On Thu, 7 Jun 2007, Eric Dumazet wrote:

> Davide Libenzi a écrit :
> > Core code for the fdmap implementation. Random allocation, exact allocation,
> > de-allocation and lookup are all O(1) operations. It also support the
> "legacy"
> > sequential (compact) file descriptor allocation, that is O(N) like the old
> > fdtable implementation.
> > Like the old "struct fdtable", fdmap is RCU friendly too.
> >
> 
> Hi Davide
> 
> I just took a 10 minutes look before running away this morning, I'll try to
> test this to get performance numbers in about 12 hours.

Ok, thx!


> > +int fdmap_newfd_seq(struct fd_map *fmap, unsigned int start,
> > +               unsigned int limit, unsigned long flags)
> > +{
> > +   int fd;
> > +
> > +   if (unlikely(start))
> > +           start = start - fmap->base;
> > +   if (likely(start < fmap->fdnext))
> > +           start = fmap->fdnext;
> > +   fd = find_next_zero_bit(fmap->map, fmap->size, start);
> > +   if (unlikely(fd >= limit))
> > +           return -EMFILE;
> > +   if (unlikely(fd >= fmap->size))
> > +           return -ENOSPC;
> 
> > +   fmap->fdnext = fd + 1;
> 
> Here you broke POSIX I'm afraid.
> 
> You might need some test like
> 
>     if (start <= fmap->fdnext)
>         fmap->fdnext = fd + 1;

Whoops :) It's running everything fine on my machine, so I think not many 
sw uses F_DUPFD ;) Will fix tomorrow.
I also have other changes to do, a couple performance related.
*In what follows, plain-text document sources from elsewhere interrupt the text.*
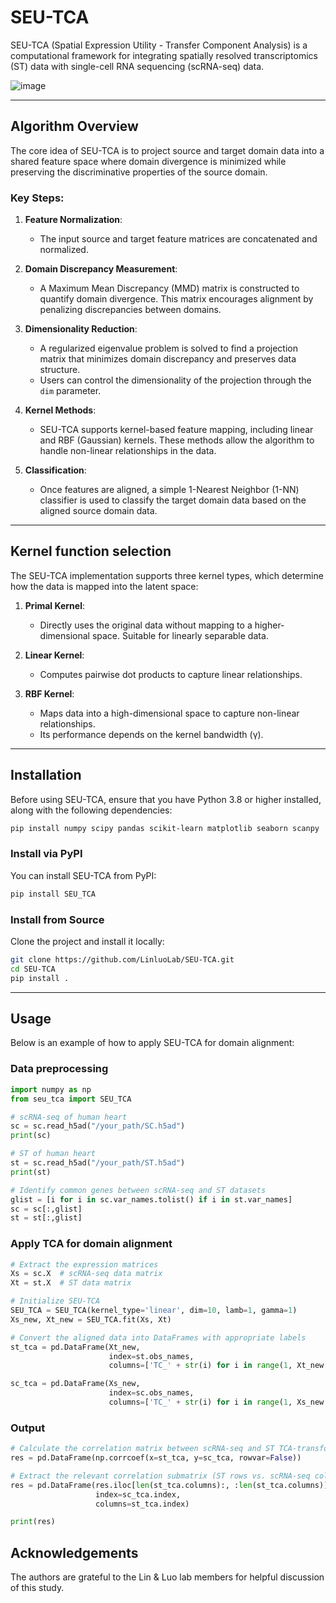 # SEU-TCA

SEU-TCA (Spatial Expression Utility - Transfer Component Analysis) is a computational framework for integrating spatially resolved transcriptomics (ST) data with single-cell RNA sequencing (scRNA-seq) data.

![image](https://github.com/user-attachments/assets/1b73e063-a427-461c-9f55-d8d6fc7bc99e)

---

## Algorithm Overview

The core idea of SEU-TCA is to project source and target domain data into a shared feature space where domain divergence is minimized while preserving the discriminative properties of the source domain.

### Key Steps:

1. **Feature Normalization**: 
   - The input source and target feature matrices are concatenated and normalized.

2. **Domain Discrepancy Measurement**: 
   - A Maximum Mean Discrepancy (MMD) matrix is constructed to quantify domain divergence. This matrix encourages alignment by penalizing discrepancies between domains.

3. **Dimensionality Reduction**:
   - A regularized eigenvalue problem is solved to find a projection matrix that minimizes domain discrepancy and preserves data structure.
   - Users can control the dimensionality of the projection through the `dim` parameter.

4. **Kernel Methods**:
   - SEU-TCA supports kernel-based feature mapping, including linear and RBF (Gaussian) kernels. These methods allow the algorithm to handle non-linear relationships in the data.

5. **Classification**:
   - Once features are aligned, a simple 1-Nearest Neighbor (1-NN) classifier is used to classify the target domain data based on the aligned source domain data.

---



## Kernel function selection

The SEU-TCA implementation supports three kernel types, which determine how the data is mapped into the latent space:

1. **Primal Kernel**: 
   - Directly uses the original data without mapping to a higher-dimensional space. Suitable for linearly separable data.
    
2. **Linear Kernel**: 
   - Computes pairwise dot products to capture linear relationships.
  
1. **RBF Kernel**: 
   - Maps data into a high-dimensional space to capture non-linear relationships.
   - Its performance depends on the kernel bandwidth (γ).

---



## Installation

Before using SEU-TCA, ensure that you have Python 3.8 or higher installed, along with the following dependencies:

```bash
pip install numpy scipy pandas scikit-learn matplotlib seaborn scanpy
```

### Install via PyPI
You can install SEU-TCA from PyPI:

```bash
pip install SEU_TCA
```

### Install from Source
Clone the project and install it locally:

```bash
git clone https://github.com/LinluoLab/SEU-TCA.git
cd SEU-TCA
pip install .
```

---

## Usage
Below is an example of how to apply SEU-TCA for domain alignment:
### Data preprocessing
```python
import numpy as np
from seu_tca import SEU_TCA

# scRNA-seq of human heart
sc = sc.read_h5ad("/your_path/SC.h5ad") 
print(sc)

# ST of human heart
st = sc.read_h5ad("/your_path/ST.h5ad") 
print(st)

# Identify common genes between scRNA-seq and ST datasets
glist = [i for i in sc.var_names.tolist() if i in st.var_names]
sc = sc[:,glist]
st = st[:,glist]
```
### Apply TCA for domain alignment
```python
# Extract the expression matrices
Xs = sc.X  # scRNA-seq data matrix
Xt = st.X  # ST data matrix

# Initialize SEU-TCA
SEU_TCA = SEU_TCA(kernel_type='linear', dim=10, lamb=1, gamma=1)
Xs_new, Xt_new = SEU_TCA.fit(Xs, Xt)

# Convert the aligned data into DataFrames with appropriate labels
st_tca = pd.DataFrame(Xt_new, 
                      index=st.obs_names, 
                      columns=['TC_' + str(i) for i in range(1, Xt_new.shape[1] + 1)])

sc_tca = pd.DataFrame(Xs_new, 
                      index=sc.obs_names, 
                      columns=['TC_' + str(i) for i in range(1, Xs_new.shape[1] + 1)])
```
### Output
```python
# Calculate the correlation matrix between scRNA-seq and ST TCA-transformed components
res = pd.DataFrame(np.corrcoef(x=st_tca, y=sc_tca, rowvar=False))

# Extract the relevant correlation submatrix (ST rows vs. scRNA-seq columns)
res = pd.DataFrame(res.iloc[len(st_tca.columns):, :len(st_tca.columns)], 
                   index=sc_tca.index, 
                   columns=st_tca.index)

print(res)
```
## Acknowledgements
The authors are grateful to the Lin & Luo lab members for helpful discussion of this study.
I also 
forgot the --diffstat option for quilt refresh, that'd show the diffstat 
inside the patch.



> Also I'm not sure the first unlikely() and likely() are worth it.
> 
> They probably match the user code you wrote yourself :)

95% or more of the code, uses get_unused_fd(), that calls with start == 0.
So the likely/unlikely are appropriate.